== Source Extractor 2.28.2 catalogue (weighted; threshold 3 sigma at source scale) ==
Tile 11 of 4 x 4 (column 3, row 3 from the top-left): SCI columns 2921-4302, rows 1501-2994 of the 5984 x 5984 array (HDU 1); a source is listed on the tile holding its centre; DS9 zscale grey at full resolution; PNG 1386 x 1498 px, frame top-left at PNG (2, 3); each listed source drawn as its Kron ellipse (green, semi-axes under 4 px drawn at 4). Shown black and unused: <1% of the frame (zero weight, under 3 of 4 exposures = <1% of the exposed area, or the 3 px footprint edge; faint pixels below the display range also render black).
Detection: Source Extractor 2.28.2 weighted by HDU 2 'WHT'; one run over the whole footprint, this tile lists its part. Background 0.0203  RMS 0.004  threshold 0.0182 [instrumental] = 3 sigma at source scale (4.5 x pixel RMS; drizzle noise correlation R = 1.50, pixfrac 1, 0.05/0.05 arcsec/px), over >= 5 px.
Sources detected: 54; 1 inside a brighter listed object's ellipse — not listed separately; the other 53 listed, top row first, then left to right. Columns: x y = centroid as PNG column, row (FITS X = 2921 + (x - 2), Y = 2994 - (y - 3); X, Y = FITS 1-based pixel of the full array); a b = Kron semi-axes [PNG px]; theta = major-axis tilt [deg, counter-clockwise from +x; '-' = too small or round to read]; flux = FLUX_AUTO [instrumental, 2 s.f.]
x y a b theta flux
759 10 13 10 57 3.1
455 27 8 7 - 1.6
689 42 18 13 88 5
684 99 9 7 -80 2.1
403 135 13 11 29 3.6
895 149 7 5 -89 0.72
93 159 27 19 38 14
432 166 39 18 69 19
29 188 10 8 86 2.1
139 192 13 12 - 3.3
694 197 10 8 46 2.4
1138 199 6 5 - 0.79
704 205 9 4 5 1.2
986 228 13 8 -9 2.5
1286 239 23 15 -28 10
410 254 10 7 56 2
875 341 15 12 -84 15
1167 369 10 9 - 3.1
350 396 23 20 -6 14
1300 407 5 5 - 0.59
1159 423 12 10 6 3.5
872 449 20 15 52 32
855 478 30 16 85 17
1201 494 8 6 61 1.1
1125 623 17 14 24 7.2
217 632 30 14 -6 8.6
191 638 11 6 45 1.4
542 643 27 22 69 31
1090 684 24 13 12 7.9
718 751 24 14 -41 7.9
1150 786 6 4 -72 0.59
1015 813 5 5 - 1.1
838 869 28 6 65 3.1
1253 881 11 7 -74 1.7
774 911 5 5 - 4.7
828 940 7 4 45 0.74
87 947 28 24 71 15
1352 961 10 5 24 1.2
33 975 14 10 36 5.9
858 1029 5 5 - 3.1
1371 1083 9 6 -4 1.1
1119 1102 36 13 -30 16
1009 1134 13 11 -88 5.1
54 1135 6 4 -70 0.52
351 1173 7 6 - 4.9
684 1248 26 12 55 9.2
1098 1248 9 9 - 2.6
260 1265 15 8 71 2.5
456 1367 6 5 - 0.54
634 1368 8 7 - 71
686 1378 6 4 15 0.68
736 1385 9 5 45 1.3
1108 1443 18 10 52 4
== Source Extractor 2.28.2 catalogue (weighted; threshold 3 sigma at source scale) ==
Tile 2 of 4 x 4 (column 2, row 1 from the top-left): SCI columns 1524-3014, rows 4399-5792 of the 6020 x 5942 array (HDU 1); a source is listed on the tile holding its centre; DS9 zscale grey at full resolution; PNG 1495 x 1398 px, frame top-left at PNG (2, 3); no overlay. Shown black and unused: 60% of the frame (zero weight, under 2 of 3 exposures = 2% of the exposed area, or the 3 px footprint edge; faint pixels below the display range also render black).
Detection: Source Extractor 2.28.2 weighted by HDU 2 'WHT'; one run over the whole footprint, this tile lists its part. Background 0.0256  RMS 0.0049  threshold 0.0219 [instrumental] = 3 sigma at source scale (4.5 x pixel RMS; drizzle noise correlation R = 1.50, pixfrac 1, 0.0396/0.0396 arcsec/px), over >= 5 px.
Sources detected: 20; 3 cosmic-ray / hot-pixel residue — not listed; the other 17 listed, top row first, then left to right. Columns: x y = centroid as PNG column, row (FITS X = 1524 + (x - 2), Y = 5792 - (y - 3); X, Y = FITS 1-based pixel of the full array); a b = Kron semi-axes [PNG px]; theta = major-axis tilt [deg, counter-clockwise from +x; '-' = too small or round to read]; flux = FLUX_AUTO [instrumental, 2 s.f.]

========

=== WORK TO DO ===
Please copy out the material above line for line, with every character unchanged.

=== FINAL RESULT ===
== Source Extractor 2.28.2 catalogue (weighted; threshold 3 sigma at source scale) ==
Tile 11 of 4 x 4 (column 3, row 3 from the top-left): SCI columns 2921-4302, rows 1501-2994 of the 5984 x 5984 array (HDU 1); a source is listed on the tile holding its centre; DS9 zscale grey at full resolution; PNG 1386 x 1498 px, frame top-left at PNG (2, 3); each listed source drawn as its Kron ellipse (green, semi-axes under 4 px drawn at 4). Shown black and unused: <1% of the frame (zero weight, under 3 of 4 exposures = <1% of the exposed area, or the 3 px footprint edge; faint pixels below the display range also render black).
Detection: Source Extractor 2.28.2 weighted by HDU 2 'WHT'; one run over the whole footprint, this tile lists its part. Background 0.0203  RMS 0.004  threshold 0.0182 [instrumental] = 3 sigma at source scale (4.5 x pixel RMS; drizzle noise correlation R = 1.50, pixfrac 1, 0.05/0.05 arcsec/px), over >= 5 px.
Sources detected: 54; 1 inside a brighter listed object's ellipse — not listed separately; the other 53 listed, top row first, then left to right. Columns: x y = centroid as PNG column, row (FITS X = 2921 + (x - 2), Y = 2994 - (y - 3); X, Y = FITS 1-based pixel of the full array); a b = Kron semi-axes [PNG px]; theta = major-axis tilt [deg, counter-clockwise from +x; '-' = too small or round to read]; flux = FLUX_AUTO [instrumental, 2 s.f.]
x y a b theta flux
759 10 13 10 57 3.1
455 27 8 7 - 1.6
689 42 18 13 88 5
684 99 9 7 -80 2.1
403 135 13 11 29 3.6
895 149 7 5 -89 0.72
93 159 27 19 38 14
432 166 39 18 69 19
29 188 10 8 86 2.1
139 192 13 12 - 3.3
694 197 10 8 46 2.4
1138 199 6 5 - 0.79
704 205 9 4 5 1.2
986 228 13 8 -9 2.5
1286 239 23 15 -28 10
410 254 10 7 56 2
875 341 15 12 -84 15
1167 369 10 9 - 3.1
350 396 23 20 -6 14
1300 407 5 5 - 0.59
1159 423 12 10 6 3.5
872 449 20 15 52 32
855 478 30 16 85 17
1201 494 8 6 61 1.1
1125 623 17 14 24 7.2
217 632 30 14 -6 8.6
191 638 11 6 45 1.4
542 643 27 22 69 31
1090 684 24 13 12 7.9
718 751 24 14 -41 7.9
1150 786 6 4 -72 0.59
1015 813 5 5 - 1.1
838 869 28 6 65 3.1
1253 881 11 7 -74 1.7
774 911 5 5 - 4.7
828 940 7 4 45 0.74
87 947 28 24 71 15
1352 961 10 5 24 1.2
33 975 14 10 36 5.9
858 1029 5 5 - 3.1
1371 1083 9 6 -4 1.1
1119 1102 36 13 -30 16
1009 1134 13 11 -88 5.1
54 1135 6 4 -70 0.52
351 1173 7 6 - 4.9
684 1248 26 12 55 9.2
1098 1248 9 9 - 2.6
260 1265 15 8 71 2.5
456 1367 6 5 - 0.54
634 1368 8 7 - 71
686 1378 6 4 15 0.68
736 1385 9 5 45 1.3
1108 1443 18 10 52 4
== Source Extractor 2.28.2 catalogue (weighted; threshold 3 sigma at source scale) ==
Tile 2 of 4 x 4 (column 2, row 1 from the top-left): SCI columns 1524-3014, rows 4399-5792 of the 6020 x 5942 array (HDU 1); a source is listed on the tile holding its centre; DS9 zscale grey at full resolution; PNG 1495 x 1398 px, frame top-left at PNG (2, 3); no overlay. Shown black and unused: 60% of the frame (zero weight, under 2 of 3 exposures = 2% of the exposed area, or the 3 px footprint edge; faint pixels below the display range also render black).
Detection: Source Extractor 2.28.2 weighted by HDU 2 'WHT'; one run over the whole footprint, this tile lists its part. Background 0.0256  RMS 0.0049  threshold 0.0219 [instrumental] = 3 sigma at source scale (4.5 x pixel RMS; drizzle noise correlation R = 1.50, pixfrac 1, 0.0396/0.0396 arcsec/px), over >= 5 px.
Sources detected: 20; 3 cosmic-ray / hot-pixel residue — not listed; the other 17 listed, top row first, then left to right. Columns: x y = centroid as PNG column, row (FITS X = 1524 + (x - 2), Y = 5792 - (y - 3); X, Y = FITS 1-based pixel of the full array); a b = Kron semi-axes [PNG px]; theta = major-axis tilt [deg, counter-clockwise from +x; '-' = too small or round to read]; flux = FLUX_AUTO [instrumental, 2 s.f.]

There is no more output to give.